Put stars on ggplot barplots and boxplots - to indicate the level of significance (p-value)

Ali picture Ali · Jun 13, 2013 · Viewed 86.5k times · Source

It's common to put stars on barplots or boxplots to show the level of significance (p-value) of one or between two groups, below are several examples:

enter image description hereenter image description hereenter image description here

The number of stars are defined by p-value, for example one can put 3 stars for p-value < 0.001, two stars for p-value < 0.01, and so on (although this changes from one article to the other).

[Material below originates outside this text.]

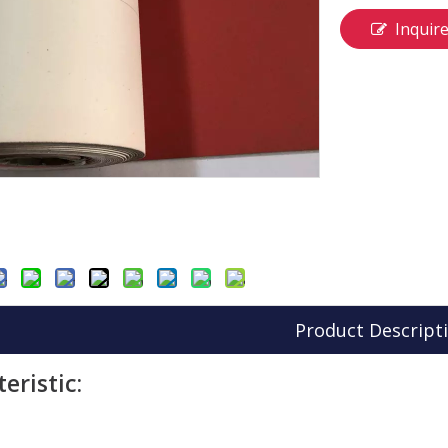
Inquir
Product Descript
eristic:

And my questions: How to generate similar charts? The methods that automatically put stars based on significance level are more than welcome.

Answer

const-ae picture const-ae · Apr 5, 2017

I know that this is an old question and the answer by Jens Tierling already provides one solution for the problem. But I recently created a ggplot-extension that simplifies the whole process of adding significance bars: ggsignif

Instead of tediously adding the geom_line and geom_text to your plot you just add a single layer geom_signif:

library(ggplot2)
library(ggsignif)

ggplot(iris, aes(x=Species, y=Sepal.Length)) + 
  geom_boxplot() +
  geom_signif(comparisons = list(c("versicolor", "virginica")), 
              map_signif_level=TRUE)

Boxplot with significance bar

To create a more advanced plot similar to the one shown by Jens Tierling, you can do:

dat <- data.frame(Group = c("S1", "S1", "S2", "S2"),
              Sub   = c("A", "B", "A", "B"),
              Value = c(3,5,7,8))  

ggplot(dat, aes(Group, Value)) +
  geom_bar(aes(fill = Sub), stat="identity", position="dodge", width=.5) +
  geom_signif(stat="identity",
              data=data.frame(x=c(0.875, 1.875), xend=c(1.125, 2.125),
                              y=c(5.8, 8.5), annotation=c("**", "NS")),
              aes(x=x,xend=xend, y=y, yend=y, annotation=annotation)) +
  geom_signif(comparisons=list(c("S1", "S2")), annotations="***",
              y_position = 9.3, tip_length = 0, vjust=0.4) +
  scale_fill_manual(values = c("grey80", "grey20"))

enter image description here

Full documentation of the package is available at CRAN.